Iraqi Christians appeal for religious freedom

VATICAN CITY (RNS)–Iraq's Christian patriarchs and bishops have appealed for full religious, social and political freedom for the Christian descendants of the prophet Abraham in Iraq's new regime.

The Vatican issued the text of a joint statement made in Baghdad by leaders of the Chaldean, Assyrian, Syrian, Armenian, Greek and Latin rite churches in Iraq, where Muslims make up 90 percent of the population of 23 million.

The leaders said they hoped that “all the Iraqi people, who have known a long history marked by conflicts and successes, may live without distinction of religion or race in liberty, justice and respect in inter-religious and multiethnic coexistence.”

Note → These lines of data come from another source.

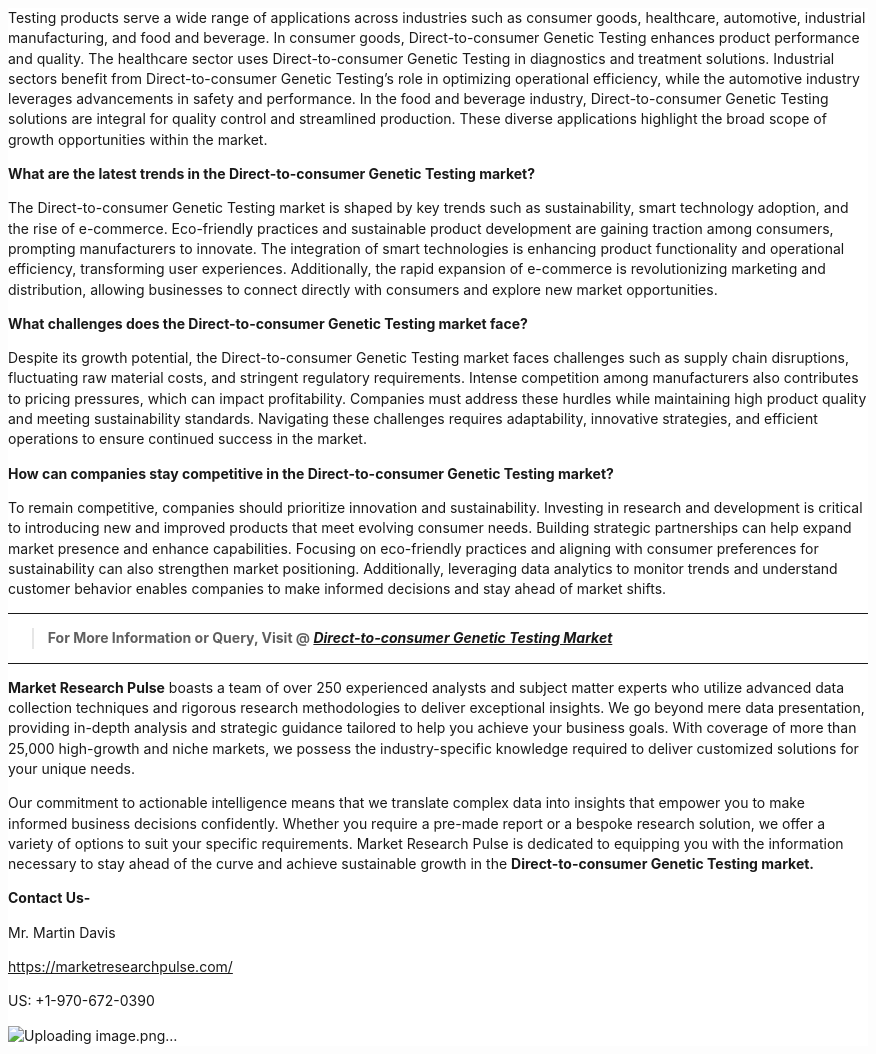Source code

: Testing products serve a wide range of applications across industries such as consumer goods, healthcare, automotive, industrial manufacturing, and food and beverage. In consumer goods, Direct-to-consumer Genetic Testing enhances product performance and quality. The healthcare sector uses Direct-to-consumer Genetic Testing in diagnostics and treatment solutions. Industrial sectors benefit from Direct-to-consumer Genetic Testing&rsquo;s role in optimizing operational efficiency, while the automotive industry leverages advancements in safety and performance. In the food and beverage industry, Direct-to-consumer Genetic Testing solutions are integral for quality control and streamlined production. These diverse applications highlight the broad scope of growth opportunities within the market.</p><p><strong>What are the latest trends in the Direct-to-consumer Genetic Testing market?</strong></p><p>The Direct-to-consumer Genetic Testing market is shaped by key trends such as sustainability, smart technology adoption, and the rise of e-commerce. Eco-friendly practices and sustainable product development are gaining traction among consumers, prompting manufacturers to innovate. The integration of smart technologies is enhancing product functionality and operational efficiency, transforming user experiences. Additionally, the rapid expansion of e-commerce is revolutionizing marketing and distribution, allowing businesses to connect directly with consumers and explore new market opportunities.</p><p><strong>What challenges does the Direct-to-consumer Genetic Testing market face?</strong></p><p>Despite its growth potential, the Direct-to-consumer Genetic Testing market faces challenges such as supply chain disruptions, fluctuating raw material costs, and stringent regulatory requirements. Intense competition among manufacturers also contributes to pricing pressures, which can impact profitability. Companies must address these hurdles while maintaining high product quality and meeting sustainability standards. Navigating these challenges requires adaptability, innovative strategies, and efficient operations to ensure continued success in the market.</p><p><strong>How can companies stay competitive in the Direct-to-consumer Genetic Testing market?</strong></p><p>To remain competitive, companies should prioritize innovation and sustainability. Investing in research and development is critical to introducing new and improved products that meet evolving consumer needs. Building strategic partnerships can help expand market presence and enhance capabilities. Focusing on eco-friendly practices and aligning with consumer preferences for sustainability can also strengthen market positioning. Additionally, leveraging data analytics to monitor trends and understand customer behavior enables companies to make informed decisions and stay ahead of market shifts.</p><hr /><blockquote><p><strong>For More Information or Query, Visit @&nbsp;<em><a href="https://marketresearchpulse.com/report/125574/direct-to-consumer-genetic-testing-market?utm_source=Linkedin&utm_medium=112">Direct-to-consumer Genetic Testing Market</a></em></strong></p></blockquote><hr /><p><strong>Market Research Pulse</strong> boasts a team of over 250 experienced analysts and subject matter experts who utilize advanced data collection techniques and rigorous research methodologies to deliver exceptional insights. We go beyond mere data presentation, providing in-depth analysis and strategic guidance tailored to help you achieve your business goals. With coverage of more than 25,000 high-growth and niche markets, we possess the industry-specific knowledge required to deliver customized solutions for your unique needs.</p><p>Our commitment to actionable intelligence means that we translate complex data into insights that empower you to make informed business decisions confidently. Whether you require a pre-made report or a bespoke research solution, we offer a variety of options to suit your specific requirements. Market Research Pulse is dedicated to equipping you with the information necessary to stay ahead of the curve and achieve sustainable growth in the <strong>Direct-to-consumer Genetic Testing market.</strong></p><p><strong>Contact Us-</strong></p><p>Mr. Martin Davis</p><p>https://marketresearchpulse.com/</p><p>US: +1-970-672-0390</p>
![Uploading image.png…]()
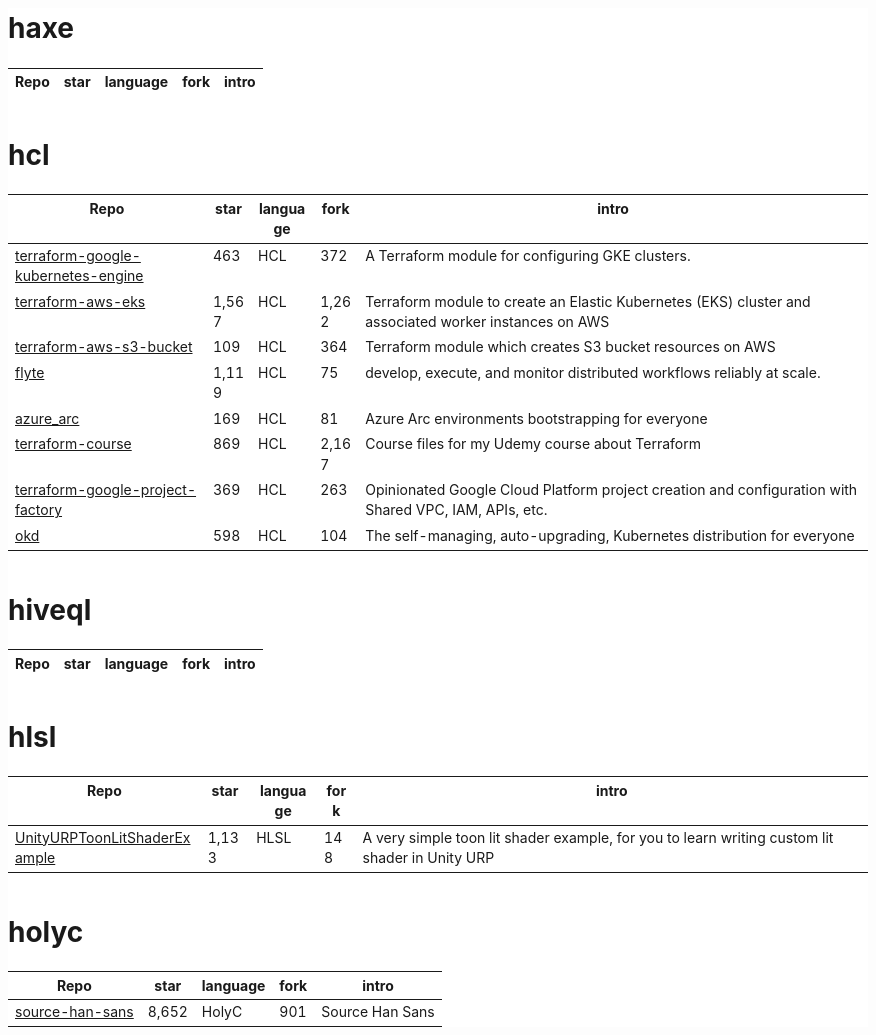 
# haxe

Repo|star|language|fork|intro
-|-|-|-|-



# hcl

Repo|star|language|fork|intro
-|-|-|-|-
[terraform-google-kubernetes-engine](https://github.com/terraform-google-modules/terraform-google-kubernetes-engine)|463|HCL|372|A Terraform module for configuring GKE clusters.
[terraform-aws-eks](https://github.com/terraform-aws-modules/terraform-aws-eks)|1,567|HCL|1,262|Terraform module to create an Elastic Kubernetes (EKS) cluster and associated worker instances on AWS
[terraform-aws-s3-bucket](https://github.com/terraform-aws-modules/terraform-aws-s3-bucket)|109|HCL|364|Terraform module which creates S3 bucket resources on AWS
[flyte](https://github.com/lyft/flyte)|1,119|HCL|75|develop, execute, and monitor distributed workflows reliably at scale.
[azure_arc](https://github.com/microsoft/azure_arc)|169|HCL|81|Azure Arc environments bootstrapping for everyone
[terraform-course](https://github.com/wardviaene/terraform-course)|869|HCL|2,167|Course files for my Udemy course about Terraform
[terraform-google-project-factory](https://github.com/terraform-google-modules/terraform-google-project-factory)|369|HCL|263|Opinionated Google Cloud Platform project creation and configuration with Shared VPC, IAM, APIs, etc.
[okd](https://github.com/openshift/okd)|598|HCL|104|The self-managing, auto-upgrading, Kubernetes distribution for everyone


# hiveql

Repo|star|language|fork|intro
-|-|-|-|-



# hlsl

Repo|star|language|fork|intro
-|-|-|-|-
[UnityURPToonLitShaderExample](https://github.com/ColinLeung-NiloCat/UnityURPToonLitShaderExample)|1,133|HLSL|148|A very simple toon lit shader example, for you to learn writing custom lit shader in Unity URP


# holyc

Repo|star|language|fork|intro
-|-|-|-|-
[source-han-sans](https://github.com/adobe-fonts/source-han-sans)|8,652|HolyC|901|Source Han Sans | 思源黑体 | 思源黑體 | 思源黑體 香港 | 源ノ角ゴシック | 본고딕
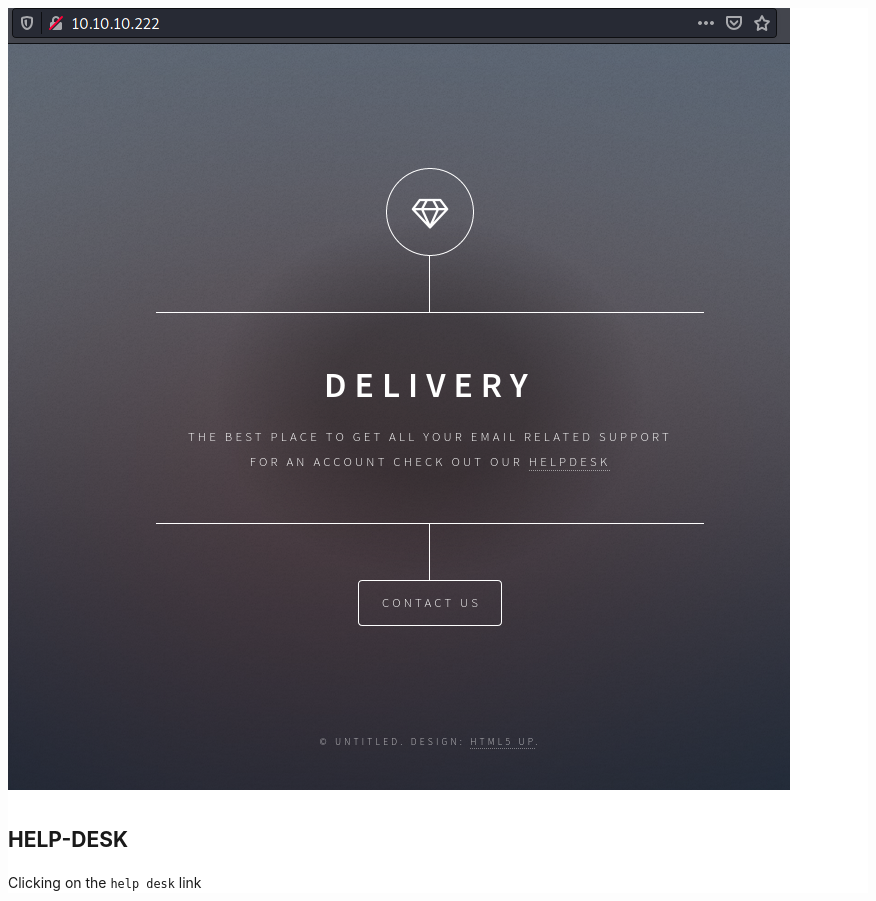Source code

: ![](https://github.com/Leo-2807/Writeups/blob/main/images/delivery1.png)


## HELP-DESK

Clicking on the `help desk` link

Emphasizing Iraq's ancient culture, the leaders referred to the code that Hammurabi, king of Babylon, etched in stone, making law “the basis of the development of civilization,” and to Abraham of Ur, who became “the father of a multitude of peoples.”

It was in Iraq, they said, that Christianity and Islam met in “a respectful reciprocal coexistence.”

“By virtue of our origins as part of the most ancient people of this Earth, we demand for us and for all those who today inhabit it–constituting a majority or minority, united by a long history of coexistence–to live as full members in a state of law in peace, liberty, justice and equality according to the Charter of the Rights of Man,” the leaders said.

Iraq's new constitution must recognize Christians' “religious, cultural, social and political rights,” allow all citizens to take part in government, give Christians full citizenship and guarantee them full religious rights, the statement said.

The leaders said they wanted specific guarantees of “the right to profess our faith according to our ancient traditions and our religious norms, the right to educate our children according to Christian principles, and the right to organize freely, to build places of worship and, when necessary, other spaces for cultural and social activities.”